(Stored items)
------------------------

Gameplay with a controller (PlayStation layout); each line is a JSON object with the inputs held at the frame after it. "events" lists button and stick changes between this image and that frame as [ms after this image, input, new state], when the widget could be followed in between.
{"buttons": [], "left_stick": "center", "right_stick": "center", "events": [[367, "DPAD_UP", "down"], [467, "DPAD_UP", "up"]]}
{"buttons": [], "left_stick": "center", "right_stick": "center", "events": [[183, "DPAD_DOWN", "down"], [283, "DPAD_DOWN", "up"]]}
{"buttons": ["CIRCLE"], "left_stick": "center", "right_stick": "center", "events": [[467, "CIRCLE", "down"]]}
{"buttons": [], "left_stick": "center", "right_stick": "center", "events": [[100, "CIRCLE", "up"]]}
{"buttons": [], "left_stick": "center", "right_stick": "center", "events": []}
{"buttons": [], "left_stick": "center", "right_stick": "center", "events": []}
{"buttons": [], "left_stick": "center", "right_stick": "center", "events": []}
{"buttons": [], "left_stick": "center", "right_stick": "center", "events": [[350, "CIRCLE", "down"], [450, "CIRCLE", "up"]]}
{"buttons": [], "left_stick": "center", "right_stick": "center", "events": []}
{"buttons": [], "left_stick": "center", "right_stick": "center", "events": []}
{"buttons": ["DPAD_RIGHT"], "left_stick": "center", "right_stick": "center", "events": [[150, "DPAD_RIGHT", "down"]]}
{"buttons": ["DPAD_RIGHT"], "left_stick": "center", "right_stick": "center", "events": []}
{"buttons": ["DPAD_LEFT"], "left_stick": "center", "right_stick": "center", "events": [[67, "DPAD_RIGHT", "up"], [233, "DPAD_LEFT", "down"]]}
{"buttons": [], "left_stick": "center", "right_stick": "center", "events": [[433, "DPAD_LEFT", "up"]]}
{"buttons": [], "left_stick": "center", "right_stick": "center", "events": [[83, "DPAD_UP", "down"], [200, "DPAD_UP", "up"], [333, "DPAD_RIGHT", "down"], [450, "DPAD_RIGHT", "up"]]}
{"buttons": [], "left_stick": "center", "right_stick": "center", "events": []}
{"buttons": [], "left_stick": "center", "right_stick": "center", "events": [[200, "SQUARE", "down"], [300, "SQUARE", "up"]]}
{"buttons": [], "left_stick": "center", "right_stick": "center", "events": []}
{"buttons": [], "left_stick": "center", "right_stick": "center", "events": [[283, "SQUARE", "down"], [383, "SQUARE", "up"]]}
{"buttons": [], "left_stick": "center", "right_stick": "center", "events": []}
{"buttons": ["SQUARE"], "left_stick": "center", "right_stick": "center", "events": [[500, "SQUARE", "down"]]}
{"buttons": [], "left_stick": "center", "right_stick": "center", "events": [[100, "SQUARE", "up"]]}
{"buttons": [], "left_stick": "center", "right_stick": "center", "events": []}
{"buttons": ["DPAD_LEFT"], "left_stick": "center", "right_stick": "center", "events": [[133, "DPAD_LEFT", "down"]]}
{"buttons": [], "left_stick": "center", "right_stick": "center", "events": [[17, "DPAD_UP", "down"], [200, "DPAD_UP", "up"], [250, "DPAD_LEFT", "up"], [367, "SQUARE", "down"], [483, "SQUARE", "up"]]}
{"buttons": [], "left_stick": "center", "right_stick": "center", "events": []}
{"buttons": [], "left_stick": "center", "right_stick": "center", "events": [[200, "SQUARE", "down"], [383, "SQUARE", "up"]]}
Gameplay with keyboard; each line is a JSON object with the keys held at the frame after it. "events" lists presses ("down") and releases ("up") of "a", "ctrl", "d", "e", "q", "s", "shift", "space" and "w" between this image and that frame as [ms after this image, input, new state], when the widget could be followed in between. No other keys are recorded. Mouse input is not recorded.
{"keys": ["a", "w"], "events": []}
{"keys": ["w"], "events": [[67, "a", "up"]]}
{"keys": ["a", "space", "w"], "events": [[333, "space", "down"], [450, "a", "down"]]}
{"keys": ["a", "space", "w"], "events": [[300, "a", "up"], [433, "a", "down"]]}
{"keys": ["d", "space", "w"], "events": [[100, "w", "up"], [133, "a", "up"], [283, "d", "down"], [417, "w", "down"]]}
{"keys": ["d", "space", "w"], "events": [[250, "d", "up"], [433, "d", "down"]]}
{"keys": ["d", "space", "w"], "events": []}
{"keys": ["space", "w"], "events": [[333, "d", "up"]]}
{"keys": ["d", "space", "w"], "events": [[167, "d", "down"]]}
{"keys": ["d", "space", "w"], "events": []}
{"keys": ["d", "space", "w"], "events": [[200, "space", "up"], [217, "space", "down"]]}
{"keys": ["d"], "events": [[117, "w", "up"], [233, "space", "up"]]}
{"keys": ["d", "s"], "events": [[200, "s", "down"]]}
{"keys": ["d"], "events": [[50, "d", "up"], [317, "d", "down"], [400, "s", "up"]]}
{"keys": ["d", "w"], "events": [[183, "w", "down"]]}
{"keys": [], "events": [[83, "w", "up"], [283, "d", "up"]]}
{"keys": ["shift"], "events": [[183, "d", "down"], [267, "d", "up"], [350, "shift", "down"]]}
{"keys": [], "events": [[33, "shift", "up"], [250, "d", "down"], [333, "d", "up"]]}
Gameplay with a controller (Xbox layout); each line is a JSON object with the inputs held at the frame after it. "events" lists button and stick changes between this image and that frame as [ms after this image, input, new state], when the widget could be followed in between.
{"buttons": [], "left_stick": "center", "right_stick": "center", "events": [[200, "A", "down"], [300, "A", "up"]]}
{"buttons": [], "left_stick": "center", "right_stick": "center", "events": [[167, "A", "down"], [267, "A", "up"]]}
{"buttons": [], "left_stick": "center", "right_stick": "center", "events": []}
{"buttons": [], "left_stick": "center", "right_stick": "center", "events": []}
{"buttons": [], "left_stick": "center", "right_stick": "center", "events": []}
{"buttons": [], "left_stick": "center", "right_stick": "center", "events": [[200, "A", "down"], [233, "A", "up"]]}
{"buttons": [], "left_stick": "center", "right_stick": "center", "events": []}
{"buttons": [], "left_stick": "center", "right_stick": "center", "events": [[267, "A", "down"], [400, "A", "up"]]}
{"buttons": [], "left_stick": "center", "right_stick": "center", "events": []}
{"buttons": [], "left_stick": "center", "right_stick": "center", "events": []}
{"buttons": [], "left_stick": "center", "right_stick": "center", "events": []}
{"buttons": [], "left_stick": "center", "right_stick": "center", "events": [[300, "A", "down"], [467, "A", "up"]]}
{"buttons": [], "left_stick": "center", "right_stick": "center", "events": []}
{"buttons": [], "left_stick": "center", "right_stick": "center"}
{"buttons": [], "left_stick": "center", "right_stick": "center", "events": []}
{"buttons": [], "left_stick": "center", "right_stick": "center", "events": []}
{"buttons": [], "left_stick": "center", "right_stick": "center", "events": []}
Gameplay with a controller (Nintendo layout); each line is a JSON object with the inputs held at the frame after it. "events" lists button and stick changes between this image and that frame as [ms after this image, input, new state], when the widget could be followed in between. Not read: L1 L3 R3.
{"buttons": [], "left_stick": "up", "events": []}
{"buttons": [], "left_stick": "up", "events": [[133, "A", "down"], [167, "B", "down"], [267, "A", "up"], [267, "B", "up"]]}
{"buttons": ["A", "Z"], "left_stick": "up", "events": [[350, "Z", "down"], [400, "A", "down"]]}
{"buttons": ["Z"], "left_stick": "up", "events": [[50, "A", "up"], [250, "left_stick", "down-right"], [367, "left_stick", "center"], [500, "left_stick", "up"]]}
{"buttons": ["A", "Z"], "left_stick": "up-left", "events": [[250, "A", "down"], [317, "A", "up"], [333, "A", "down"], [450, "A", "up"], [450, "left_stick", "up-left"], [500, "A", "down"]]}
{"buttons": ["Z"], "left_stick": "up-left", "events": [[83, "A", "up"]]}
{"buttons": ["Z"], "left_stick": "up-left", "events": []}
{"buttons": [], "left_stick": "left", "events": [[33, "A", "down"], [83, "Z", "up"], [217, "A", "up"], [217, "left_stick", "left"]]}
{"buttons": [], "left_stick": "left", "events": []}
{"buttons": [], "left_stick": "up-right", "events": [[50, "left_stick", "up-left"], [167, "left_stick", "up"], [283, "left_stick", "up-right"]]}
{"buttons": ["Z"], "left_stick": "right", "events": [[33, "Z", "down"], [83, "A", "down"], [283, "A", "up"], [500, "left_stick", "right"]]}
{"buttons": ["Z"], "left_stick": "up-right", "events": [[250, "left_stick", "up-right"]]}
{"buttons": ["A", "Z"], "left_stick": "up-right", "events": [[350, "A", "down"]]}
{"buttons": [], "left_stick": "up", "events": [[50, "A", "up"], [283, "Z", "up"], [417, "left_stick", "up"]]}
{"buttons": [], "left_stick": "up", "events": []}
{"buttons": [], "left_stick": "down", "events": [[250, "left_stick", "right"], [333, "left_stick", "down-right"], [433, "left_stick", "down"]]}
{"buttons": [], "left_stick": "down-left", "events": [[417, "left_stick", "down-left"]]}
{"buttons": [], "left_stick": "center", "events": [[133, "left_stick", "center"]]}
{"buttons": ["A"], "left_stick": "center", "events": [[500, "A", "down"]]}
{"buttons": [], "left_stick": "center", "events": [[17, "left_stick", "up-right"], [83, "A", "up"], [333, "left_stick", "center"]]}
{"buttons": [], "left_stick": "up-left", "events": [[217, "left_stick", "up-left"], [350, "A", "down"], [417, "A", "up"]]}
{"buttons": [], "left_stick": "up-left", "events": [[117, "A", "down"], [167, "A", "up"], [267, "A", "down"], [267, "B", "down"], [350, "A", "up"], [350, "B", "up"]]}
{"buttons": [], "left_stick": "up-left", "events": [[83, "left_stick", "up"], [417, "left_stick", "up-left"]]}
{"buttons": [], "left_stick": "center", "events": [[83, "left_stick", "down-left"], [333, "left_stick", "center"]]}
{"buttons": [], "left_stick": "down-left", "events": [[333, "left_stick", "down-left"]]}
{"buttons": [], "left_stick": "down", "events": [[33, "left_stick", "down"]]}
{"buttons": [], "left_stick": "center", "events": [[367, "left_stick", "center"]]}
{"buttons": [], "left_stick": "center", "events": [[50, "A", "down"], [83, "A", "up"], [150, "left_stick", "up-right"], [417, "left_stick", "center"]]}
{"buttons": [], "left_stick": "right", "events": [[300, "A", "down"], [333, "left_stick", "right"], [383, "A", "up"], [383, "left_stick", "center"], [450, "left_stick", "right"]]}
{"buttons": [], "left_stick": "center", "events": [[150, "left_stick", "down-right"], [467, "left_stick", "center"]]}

------------------------

Exercise objective
Which lines of the data hold the string "CIRCLE"? Return each of them.

Task answer
{"buttons": ["CIRCLE"], "left_stick": "center", "right_stick": "center", "events": [[467, "CIRCLE", "down"]]}
{"buttons": [], "left_stick": "center", "right_stick": "center", "events": [[100, "CIRCLE", "up"]]}
{"buttons": [], "left_stick": "center", "right_stick": "center", "events": [[350, "CIRCLE", "down"], [450, "CIRCLE", "up"]]}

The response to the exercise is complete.